+++ Page excerpt +++

Rolf Loer (born Lawrence F. Koehler; 19 January 1892 – 12 October 1964) was an American film actor of the silent era whose career was most prominent in German cinema. He played the character of Phantomas in a series of films, replacing Erich Kaiser-Titz who had previously played the role. Loer was also a violinist who, later in his career, performed with the Minneapolis Symphony Orchestra.

Origins
He was born January 19, 1892, in Minneapolis, Minnesota as Lawrence F. Koehler to German immigrant parents Friedrich Ernst Georg Koehler (1868-1926), a musician and conductor, and the former Magdalena Obert (1865-1957).  His brother was the composer C. Franz Koehler (1896-1980). Showing promise in the violin, his father sent him to Germany to study at the Klindworth-Scharwenka Conservatory under the guidance of Arrigio Serato in 1909.  He remained there to pursue his studies through the First World War.

+++ Listed entries +++

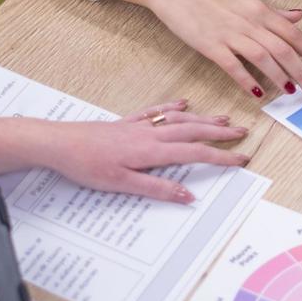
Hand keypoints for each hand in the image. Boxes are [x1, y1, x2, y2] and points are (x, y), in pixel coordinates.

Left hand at [41, 100, 251, 202]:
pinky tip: (183, 104)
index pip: (195, 154)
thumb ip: (157, 189)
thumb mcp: (122, 184)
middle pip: (193, 131)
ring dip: (203, 119)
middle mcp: (150, 134)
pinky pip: (156, 111)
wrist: (58, 143)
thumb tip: (188, 196)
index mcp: (152, 151)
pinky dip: (173, 107)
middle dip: (220, 133)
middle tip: (243, 134)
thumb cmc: (86, 165)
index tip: (242, 159)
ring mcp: (139, 126)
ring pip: (179, 119)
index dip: (221, 157)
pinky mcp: (127, 123)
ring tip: (223, 120)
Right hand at [147, 0, 301, 99]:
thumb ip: (273, 12)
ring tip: (290, 91)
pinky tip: (257, 94)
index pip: (293, 33)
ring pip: (263, 58)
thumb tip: (298, 16)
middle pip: (282, 49)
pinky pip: (234, 67)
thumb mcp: (247, 0)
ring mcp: (230, 34)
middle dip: (300, 70)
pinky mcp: (211, 46)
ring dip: (279, 77)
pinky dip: (247, 81)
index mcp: (260, 10)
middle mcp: (250, 22)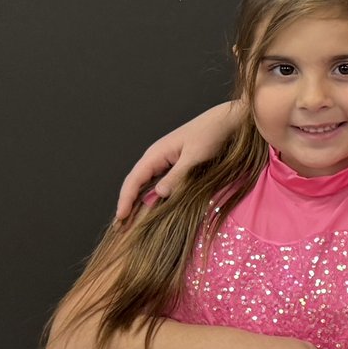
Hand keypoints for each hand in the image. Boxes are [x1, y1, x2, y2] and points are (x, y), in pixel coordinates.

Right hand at [115, 102, 241, 220]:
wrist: (226, 121)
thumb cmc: (212, 134)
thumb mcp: (195, 156)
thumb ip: (177, 175)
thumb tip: (159, 194)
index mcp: (156, 153)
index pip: (134, 179)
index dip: (125, 199)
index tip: (120, 217)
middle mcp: (156, 157)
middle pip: (135, 183)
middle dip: (127, 204)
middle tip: (121, 227)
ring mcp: (165, 160)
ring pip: (146, 184)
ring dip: (138, 202)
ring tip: (131, 223)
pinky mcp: (175, 164)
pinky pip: (158, 182)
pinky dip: (152, 196)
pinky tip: (152, 209)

+++

▸ **Study questions**:
a - According to the Rolf Loer biography, who guided his studies at the Klindworth-Scharwenka Conservatory?
b - Translate this sentence from the Rolf Loer biography into Spanish: "His brother was the composer C. Franz Koehler (1896-1980)."
c - Carry the Rolf Loer biography forward from its final sentence.

▸ **Per-task answers**:
a - Arrigio Serato

b - Su hermano fue el compositor C. Franz Koehler (1896-1980).

c -
Death
He returned to the United States prior to the Second World War.  He first played as violinist at the Minneapolis Symphony Orchestra, then moved to New York City, where he gave private lessons.   He died in Jackson Heights, New York on October 12, 1964.  He is buried at the Flushing Cemetery.

Selected filmography
 The Lady in the Car (1919)
 The Double Face (1920)
 The Man in the Fog (1920)
 Professor Larousse (1920)
 Destiny (1925)

References

Bibliography
 Soister, John T. Conrad Veidt on Screen: A Comprehensive Illustrated Filmography. McFarland, 2002.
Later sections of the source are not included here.